Un lanceur de vitriol…

Léon Daudet, résume Wikipédia, est un écrivain, journaliste et homme politique français, né le 16 novembre 1867 à Paris 4e et mort le 30 juin 1942 (à 74 ans) à Saint-Rémy-de-Provence.

Républicain converti au monarchisme, antidreyfusard et nationaliste clérical, député de Paris de 1919 à 1924, il fut l’une des principales figures politiques de l’Action française et l’un des collaborateurs les plus connus du journal de ce mouvement.

La bibliographie des œuvres de cet écrivain engagé et prolifique est énorme : plus de 300 notices sur le catalogue de la BNF. Il reste aujourd’hui son œuvre de mémorialiste, six volumes de « choses vues » de 1880 à 1921, « prodigieux Souvenirs », comme disait Marcel Proust qui ajoutait : « Les ressemblances entre Saint-Simon et Léon Daudet sont nombreuses : la plus profonde me semble l’alternance, et l’égale réussite, des portraits magnifiquement atroces et des portraits doux, vénérants, nobles [1] ».

Établie par l’historien Bernard Oudin, préfacée par le professeur au Collège de France Antoine Compagnon et parue chez Robert Laffont dans la fameuse collection « Bouquins », la nouvelle édition des Souvenirs et polémiques du fils aîné d’Alphonse rassemble ses réminiscences endiablées à propos des milieux littéraires, politiques, artistiques et médicaux [2]Fantômes et Vivants, 1914, Devant la douleur (1915), L’Entre-Deux-Guerres (1915), Salons et Journaux (1917), Au temps de Judas (1920), Vers le roi (1921) –, celles de son expérience de Député de Paris (1919-1924) parues en 1933, de son « Paris vécu » (Rive droite, 1929, Rive gauche, 1930) écrit en exil à Bruxelles ainsi que Le Stupide XIXe siècle (1922), période qu’il vouait aux gémonies.

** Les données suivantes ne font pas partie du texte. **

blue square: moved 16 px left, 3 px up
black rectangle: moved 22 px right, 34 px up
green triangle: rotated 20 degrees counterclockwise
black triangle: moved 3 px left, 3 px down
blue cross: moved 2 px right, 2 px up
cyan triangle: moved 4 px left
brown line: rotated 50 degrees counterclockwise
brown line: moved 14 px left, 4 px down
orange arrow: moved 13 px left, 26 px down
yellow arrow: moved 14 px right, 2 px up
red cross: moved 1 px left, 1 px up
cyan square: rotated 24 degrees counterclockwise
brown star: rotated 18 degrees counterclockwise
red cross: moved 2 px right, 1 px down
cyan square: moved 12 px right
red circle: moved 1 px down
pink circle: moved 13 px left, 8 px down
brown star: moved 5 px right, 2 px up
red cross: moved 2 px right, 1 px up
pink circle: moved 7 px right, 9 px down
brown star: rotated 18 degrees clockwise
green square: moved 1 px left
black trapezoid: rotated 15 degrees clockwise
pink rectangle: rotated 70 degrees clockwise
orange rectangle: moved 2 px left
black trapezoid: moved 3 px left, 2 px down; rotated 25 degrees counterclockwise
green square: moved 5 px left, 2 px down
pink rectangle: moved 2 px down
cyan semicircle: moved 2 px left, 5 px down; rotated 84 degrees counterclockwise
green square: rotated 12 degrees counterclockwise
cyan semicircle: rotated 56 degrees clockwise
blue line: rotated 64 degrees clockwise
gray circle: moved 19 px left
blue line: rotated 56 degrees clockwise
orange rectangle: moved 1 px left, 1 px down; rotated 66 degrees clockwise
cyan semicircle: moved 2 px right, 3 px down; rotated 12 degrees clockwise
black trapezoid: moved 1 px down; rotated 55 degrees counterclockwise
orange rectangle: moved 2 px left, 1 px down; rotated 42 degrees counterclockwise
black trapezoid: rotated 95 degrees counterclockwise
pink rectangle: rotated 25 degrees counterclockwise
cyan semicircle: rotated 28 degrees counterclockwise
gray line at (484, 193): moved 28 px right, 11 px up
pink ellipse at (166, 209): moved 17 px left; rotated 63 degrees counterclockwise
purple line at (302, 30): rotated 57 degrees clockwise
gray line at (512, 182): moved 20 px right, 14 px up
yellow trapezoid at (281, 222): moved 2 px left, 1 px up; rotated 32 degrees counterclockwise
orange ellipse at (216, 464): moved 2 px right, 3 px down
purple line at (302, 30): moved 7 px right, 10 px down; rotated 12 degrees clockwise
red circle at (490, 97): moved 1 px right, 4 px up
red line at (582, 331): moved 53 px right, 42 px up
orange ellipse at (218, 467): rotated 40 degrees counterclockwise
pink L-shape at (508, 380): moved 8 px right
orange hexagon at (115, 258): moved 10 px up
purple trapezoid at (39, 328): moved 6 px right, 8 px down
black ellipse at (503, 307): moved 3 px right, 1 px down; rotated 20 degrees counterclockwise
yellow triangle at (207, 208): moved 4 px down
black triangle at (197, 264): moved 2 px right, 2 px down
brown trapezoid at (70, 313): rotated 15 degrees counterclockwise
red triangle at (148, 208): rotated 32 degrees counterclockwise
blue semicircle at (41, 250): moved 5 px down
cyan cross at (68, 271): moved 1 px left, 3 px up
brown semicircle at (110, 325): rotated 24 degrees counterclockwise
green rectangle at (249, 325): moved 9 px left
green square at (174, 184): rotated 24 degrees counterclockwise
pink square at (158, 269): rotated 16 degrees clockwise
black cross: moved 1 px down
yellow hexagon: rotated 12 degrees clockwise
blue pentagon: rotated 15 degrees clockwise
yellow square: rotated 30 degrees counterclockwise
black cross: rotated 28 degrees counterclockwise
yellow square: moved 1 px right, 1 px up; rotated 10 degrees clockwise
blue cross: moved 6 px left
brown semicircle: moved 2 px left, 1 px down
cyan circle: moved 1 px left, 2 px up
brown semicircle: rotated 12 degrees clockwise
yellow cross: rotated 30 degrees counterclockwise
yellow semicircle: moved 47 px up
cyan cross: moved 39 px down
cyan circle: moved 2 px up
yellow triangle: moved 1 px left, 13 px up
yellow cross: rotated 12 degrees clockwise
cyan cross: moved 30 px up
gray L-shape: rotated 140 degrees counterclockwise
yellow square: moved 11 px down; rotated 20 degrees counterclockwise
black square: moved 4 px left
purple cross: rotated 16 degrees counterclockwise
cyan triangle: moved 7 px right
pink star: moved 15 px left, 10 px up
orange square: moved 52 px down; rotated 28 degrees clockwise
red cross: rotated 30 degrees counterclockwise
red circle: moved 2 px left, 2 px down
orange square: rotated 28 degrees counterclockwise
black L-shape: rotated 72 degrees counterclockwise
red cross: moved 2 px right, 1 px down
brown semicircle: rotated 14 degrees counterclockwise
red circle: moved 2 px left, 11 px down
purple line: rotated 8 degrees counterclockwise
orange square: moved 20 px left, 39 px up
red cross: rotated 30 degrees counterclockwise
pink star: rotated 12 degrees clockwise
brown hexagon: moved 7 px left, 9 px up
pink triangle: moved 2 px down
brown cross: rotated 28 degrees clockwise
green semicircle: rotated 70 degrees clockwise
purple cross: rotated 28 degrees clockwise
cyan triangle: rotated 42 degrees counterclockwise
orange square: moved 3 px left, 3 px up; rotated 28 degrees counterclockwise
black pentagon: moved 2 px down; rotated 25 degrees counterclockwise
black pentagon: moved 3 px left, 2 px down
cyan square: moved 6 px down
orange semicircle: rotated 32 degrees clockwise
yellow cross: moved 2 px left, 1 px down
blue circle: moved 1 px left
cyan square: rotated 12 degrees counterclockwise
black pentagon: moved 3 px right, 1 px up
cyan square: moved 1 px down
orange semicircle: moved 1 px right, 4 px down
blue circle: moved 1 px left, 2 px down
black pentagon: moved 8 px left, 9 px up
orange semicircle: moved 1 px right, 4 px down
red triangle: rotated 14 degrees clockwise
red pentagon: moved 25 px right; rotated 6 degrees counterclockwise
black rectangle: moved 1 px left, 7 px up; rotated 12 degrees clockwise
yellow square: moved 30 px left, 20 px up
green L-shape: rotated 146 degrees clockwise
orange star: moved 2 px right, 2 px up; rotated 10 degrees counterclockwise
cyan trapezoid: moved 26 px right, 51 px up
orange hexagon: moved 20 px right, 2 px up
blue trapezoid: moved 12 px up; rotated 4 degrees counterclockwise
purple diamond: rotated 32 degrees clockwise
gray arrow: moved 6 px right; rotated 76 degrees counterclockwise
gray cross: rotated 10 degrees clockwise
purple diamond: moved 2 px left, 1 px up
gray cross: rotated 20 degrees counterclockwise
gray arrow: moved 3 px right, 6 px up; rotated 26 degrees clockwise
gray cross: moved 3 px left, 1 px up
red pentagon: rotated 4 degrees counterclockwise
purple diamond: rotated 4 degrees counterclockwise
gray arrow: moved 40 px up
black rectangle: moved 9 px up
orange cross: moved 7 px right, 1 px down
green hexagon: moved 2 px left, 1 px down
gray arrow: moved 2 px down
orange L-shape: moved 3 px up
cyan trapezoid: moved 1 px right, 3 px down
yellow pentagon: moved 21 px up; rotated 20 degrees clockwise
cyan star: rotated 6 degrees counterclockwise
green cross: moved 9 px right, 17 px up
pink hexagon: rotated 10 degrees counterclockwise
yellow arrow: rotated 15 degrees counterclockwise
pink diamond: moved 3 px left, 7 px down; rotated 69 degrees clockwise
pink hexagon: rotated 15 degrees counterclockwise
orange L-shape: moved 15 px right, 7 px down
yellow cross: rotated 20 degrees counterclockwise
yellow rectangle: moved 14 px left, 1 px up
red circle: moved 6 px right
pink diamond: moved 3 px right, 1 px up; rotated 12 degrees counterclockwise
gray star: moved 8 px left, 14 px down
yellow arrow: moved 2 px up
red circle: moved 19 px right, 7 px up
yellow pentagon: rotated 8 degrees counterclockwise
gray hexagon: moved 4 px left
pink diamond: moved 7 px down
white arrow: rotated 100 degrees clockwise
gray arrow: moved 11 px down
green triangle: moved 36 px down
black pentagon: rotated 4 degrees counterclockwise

Époux un temps de la petite-fille de Victor Hugo, antisémite virulent, ami de Maurras, romancier, journaliste, éditorialiste de l’Action française, essayiste, critique, mémorialiste, membre du jury Goncourt [3], il fut avant tout un extraordinaire polémiste usant d’une violence verbale aujourd’hui inimaginable.

« S’il mit son talent au service de causes extrêmes, écrit l’éditeur, lançant des affirmations à l’emporte-pièce, tenant des propos injustes et calomnieux, nul n’aura su comme lui faire le portrait au vitriol de ses contemporains, esquisser une silhouette en quelques traits mordants, trouver la formule assassine contre l’adversaire, décrire avec une verve jubilatoire les ridicules d’un salon, d’une académie, d’une assemblée parlementaire, d’un tribunal, évoquer l’ambiance hallucinante des hôpitaux de sa jeunesse ».

Et, un exemple valant mieux que tous les discours, voici un extrait de Fantômes et Vivants qui parle d’un dîner chez la princesse Mathilde vers 1890 :

La princesse, à laquelle chacun s’accordait – je ne sais pourquoi – à trouver grand air, était une vieille et lourde dame, au visage impérieux plus qu’impérial, qui avait le tort de se décolleter. (…)

En dépit de Taine, Renan et Sainte-Beuve, elle était demeurée épaisse et sommaire. Je l’ai vue ne parlant plus guère, fixant sur ses invités à la ronde des yeux bovins et méfiants. (…)

L’ennui immense pleuvait du plafond sur la table chargée d’aigles, de verreries et de fleurs, sur les convives, qui peinaient pour animer ce cimetière d’une société jadis brillante, sur la maîtresse de maison déjà lointaine, sur les mollets rebondis des larbins.

On sortit de la table mortuaire, où la nourriture, je dois l’ajouter, était à la fois exécrable et parée, le poisson, sans goût ni sauce, prenant la forme d’une côtelette, et le rôti baignant sur une eau saumâtre, comme si le bœuf était demeuré toute la nuit assis dans une mare.

N’en jetez plus !

PÉTRONE

Souvenirs et polémiques par Léon Daudet, édition établie par Bernard Oudin, préface d’Antoine Compagnon, Paris, Éditions Robert Laffont, collection « Bouquins », mars 2015, 1 504 pp. en noir et blanc au format 13,4 x 19,8 cm sous couverture brochée en couleurs, 32 € (prix France)


[1] Cité par Kléber Haedens dans la préface des Souvenirs Littéraires de Léon Daudet, Grasset, coll. Poche, 1968, pp. 9 et 16.

[2] Il fut un temps étudiant en médecine.

[3] Il a fait obtenir en 1919 le Prix Goncourt à Marcel Proust (pourtant de mère juive et surtout dreyfusard) qui le lisait et est resté son ami (Proust lui a dédié Le côté de Guermantes).